→ **Problem requirements**: The answer should contain every entry below, copied exactly.

→ **Stored data**:
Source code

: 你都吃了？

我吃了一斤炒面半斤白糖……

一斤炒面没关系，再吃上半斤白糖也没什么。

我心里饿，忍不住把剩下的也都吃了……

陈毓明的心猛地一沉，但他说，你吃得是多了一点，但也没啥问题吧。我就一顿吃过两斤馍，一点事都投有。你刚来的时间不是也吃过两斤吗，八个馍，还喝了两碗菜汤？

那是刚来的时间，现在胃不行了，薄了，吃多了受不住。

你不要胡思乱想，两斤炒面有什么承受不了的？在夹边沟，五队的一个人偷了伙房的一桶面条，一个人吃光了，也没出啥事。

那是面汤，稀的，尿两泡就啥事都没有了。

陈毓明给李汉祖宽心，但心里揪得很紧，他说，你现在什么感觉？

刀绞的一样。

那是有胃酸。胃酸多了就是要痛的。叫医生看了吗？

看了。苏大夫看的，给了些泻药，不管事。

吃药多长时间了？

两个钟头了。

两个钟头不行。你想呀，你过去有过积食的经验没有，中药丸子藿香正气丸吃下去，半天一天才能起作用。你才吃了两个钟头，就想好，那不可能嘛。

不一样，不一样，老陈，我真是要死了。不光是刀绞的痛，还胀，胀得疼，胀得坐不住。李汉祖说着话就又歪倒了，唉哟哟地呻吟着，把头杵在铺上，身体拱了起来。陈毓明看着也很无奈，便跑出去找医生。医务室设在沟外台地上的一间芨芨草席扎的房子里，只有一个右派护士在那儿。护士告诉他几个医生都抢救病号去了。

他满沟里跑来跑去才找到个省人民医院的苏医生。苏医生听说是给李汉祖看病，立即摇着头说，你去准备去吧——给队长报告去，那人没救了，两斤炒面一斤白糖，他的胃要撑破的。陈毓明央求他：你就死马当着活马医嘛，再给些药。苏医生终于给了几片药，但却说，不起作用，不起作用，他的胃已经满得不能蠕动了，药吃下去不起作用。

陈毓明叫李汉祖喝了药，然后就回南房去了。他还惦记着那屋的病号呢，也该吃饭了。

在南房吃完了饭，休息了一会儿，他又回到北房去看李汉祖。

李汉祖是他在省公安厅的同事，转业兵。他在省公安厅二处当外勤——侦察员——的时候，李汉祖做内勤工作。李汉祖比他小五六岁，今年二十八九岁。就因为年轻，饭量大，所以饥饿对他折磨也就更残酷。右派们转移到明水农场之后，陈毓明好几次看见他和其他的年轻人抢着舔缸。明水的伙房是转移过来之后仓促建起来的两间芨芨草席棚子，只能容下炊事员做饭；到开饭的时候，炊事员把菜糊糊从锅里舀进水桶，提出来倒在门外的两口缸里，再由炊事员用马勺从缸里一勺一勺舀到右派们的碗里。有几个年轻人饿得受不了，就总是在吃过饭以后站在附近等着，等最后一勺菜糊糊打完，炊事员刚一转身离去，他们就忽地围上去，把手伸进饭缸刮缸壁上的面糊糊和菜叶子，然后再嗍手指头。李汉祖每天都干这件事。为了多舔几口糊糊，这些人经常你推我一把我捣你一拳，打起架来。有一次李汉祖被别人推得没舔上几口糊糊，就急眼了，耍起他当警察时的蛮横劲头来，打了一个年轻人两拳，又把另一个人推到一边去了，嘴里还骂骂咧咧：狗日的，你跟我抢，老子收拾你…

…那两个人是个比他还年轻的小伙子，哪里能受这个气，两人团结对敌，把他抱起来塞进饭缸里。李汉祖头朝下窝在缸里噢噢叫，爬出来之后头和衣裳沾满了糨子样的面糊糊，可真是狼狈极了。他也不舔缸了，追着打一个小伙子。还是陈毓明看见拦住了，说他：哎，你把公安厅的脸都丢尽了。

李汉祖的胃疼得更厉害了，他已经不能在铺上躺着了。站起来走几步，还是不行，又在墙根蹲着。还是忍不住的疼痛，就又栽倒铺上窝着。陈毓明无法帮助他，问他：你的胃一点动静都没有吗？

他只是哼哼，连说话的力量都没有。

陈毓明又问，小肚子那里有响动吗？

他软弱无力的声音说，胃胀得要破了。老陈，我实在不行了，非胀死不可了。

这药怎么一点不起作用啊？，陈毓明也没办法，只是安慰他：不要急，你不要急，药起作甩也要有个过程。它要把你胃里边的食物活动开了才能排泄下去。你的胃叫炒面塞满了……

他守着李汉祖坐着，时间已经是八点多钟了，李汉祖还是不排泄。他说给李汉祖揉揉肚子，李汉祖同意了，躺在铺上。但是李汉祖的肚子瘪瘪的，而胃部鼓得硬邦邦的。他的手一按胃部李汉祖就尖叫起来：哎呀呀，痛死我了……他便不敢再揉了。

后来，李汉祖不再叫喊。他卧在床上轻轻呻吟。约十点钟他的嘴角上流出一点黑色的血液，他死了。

→ **Response box**:
Source code

: 你都吃了？

我吃了一斤炒面半斤白糖……

一斤炒面没关系，再吃上半斤白糖也没什么。

我心里饿，忍不住把剩下的也都吃了……

陈毓明的心猛地一沉，但他说，你吃得是多了一点，但也没啥问题吧。我就一顿吃过两斤馍，一点事都投有。你刚来的时间不是也吃过两斤吗，八个馍，还喝了两碗菜汤？

那是刚来的时间，现在胃不行了，薄了，吃多了受不住。

你不要胡思乱想，两斤炒面有什么承受不了的？在夹边沟，五队的一个人偷了伙房的一桶面条，一个人吃光了，也没出啥事。

那是面汤，稀的，尿两泡就啥事都没有了。

陈毓明给李汉祖宽心，但心里揪得很紧，他说，你现在什么感觉？

刀绞的一样。

那是有胃酸。胃酸多了就是要痛的。叫医生看了吗？

看了。苏大夫看的，给了些泻药，不管事。

吃药多长时间了？

两个钟头了。

两个钟头不行。你想呀，你过去有过积食的经验没有，中药丸子藿香正气丸吃下去，半天一天才能起作用。你才吃了两个钟头，就想好，那不可能嘛。

不一样，不一样，老陈，我真是要死了。不光是刀绞的痛，还胀，胀得疼，胀得坐不住。李汉祖说着话就又歪倒了，唉哟哟地呻吟着，把头杵在铺上，身体拱了起来。陈毓明看着也很无奈，便跑出去找医生。医务室设在沟外台地上的一间芨芨草席扎的房子里，只有一个右派护士在那儿。护士告诉他几个医生都抢救病号去了。

他满沟里跑来跑去才找到个省人民医院的苏医生。苏医生听说是给李汉祖看病，立即摇着头说，你去准备去吧——给队长报告去，那人没救了，两斤炒面一斤白糖，他的胃要撑破的。陈毓明央求他：你就死马当着活马医嘛，再给些药。苏医生终于给了几片药，但却说，不起作用，不起作用，他的胃已经满得不能蠕动了，药吃下去不起作用。

陈毓明叫李汉祖喝了药，然后就回南房去了。他还惦记着那屋的病号呢，也该吃饭了。

在南房吃完了饭，休息了一会儿，他又回到北房去看李汉祖。

李汉祖是他在省公安厅的同事，转业兵。他在省公安厅二处当外勤——侦察员——的时候，李汉祖做内勤工作。李汉祖比他小五六岁，今年二十八九岁。就因为年轻，饭量大，所以饥饿对他折磨也就更残酷。右派们转移到明水农场之后，陈毓明好几次看见他和其他的年轻人抢着舔缸。明水的伙房是转移过来之后仓促建起来的两间芨芨草席棚子，只能容下炊事员做饭；到开饭的时候，炊事员把菜糊糊从锅里舀进水桶，提出来倒在门外的两口缸里，再由炊事员用马勺从缸里一勺一勺舀到右派们的碗里。有几个年轻人饿得受不了，就总是在吃过饭以后站在附近等着，等最后一勺菜糊糊打完，炊事员刚一转身离去，他们就忽地围上去，把手伸进饭缸刮缸壁上的面糊糊和菜叶子，然后再嗍手指头。李汉祖每天都干这件事。为了多舔几口糊糊，这些人经常你推我一把我捣你一拳，打起架来。有一次李汉祖被别人推得没舔上几口糊糊，就急眼了，耍起他当警察时的蛮横劲头来，打了一个年轻人两拳，又把另一个人推到一边去了，嘴里还骂骂咧咧：狗日的，你跟我抢，老子收拾你…

…那两个人是个比他还年轻的小伙子，哪里能受这个气，两人团结对敌，把他抱起来塞进饭缸里。李汉祖头朝下窝在缸里噢噢叫，爬出来之后头和衣裳沾满了糨子样的面糊糊，可真是狼狈极了。他也不舔缸了，追着打一个小伙子。还是陈毓明看见拦住了，说他：哎，你把公安厅的脸都丢尽了。

李汉祖的胃疼得更厉害了，他已经不能在铺上躺着了。站起来走几步，还是不行，又在墙根蹲着。还是忍不住的疼痛，就又栽倒铺上窝着。陈毓明无法帮助他，问他：你的胃一点动静都没有吗？

他只是哼哼，连说话的力量都没有。

陈毓明又问，小肚子那里有响动吗？

他软弱无力的声音说，胃胀得要破了。老陈，我实在不行了，非胀死不可了。

这药怎么一点不起作用啊？，陈毓明也没办法，只是安慰他：不要急，你不要急，药起作甩也要有个过程。它要把你胃里边的食物活动开了才能排泄下去。你的胃叫炒面塞满了……

他守着李汉祖坐着，时间已经是八点多钟了，李汉祖还是不排泄。他说给李汉祖揉揉肚子，李汉祖同意了，躺在铺上。但是李汉祖的肚子瘪瘪的，而胃部鼓得硬邦邦的。他的手一按胃部李汉祖就尖叫起来：哎呀呀，痛死我了……他便不敢再揉了。

后来，李汉祖不再叫喊。他卧在床上轻轻呻吟。约十点钟他的嘴角上流出一点黑色的血液，他死了。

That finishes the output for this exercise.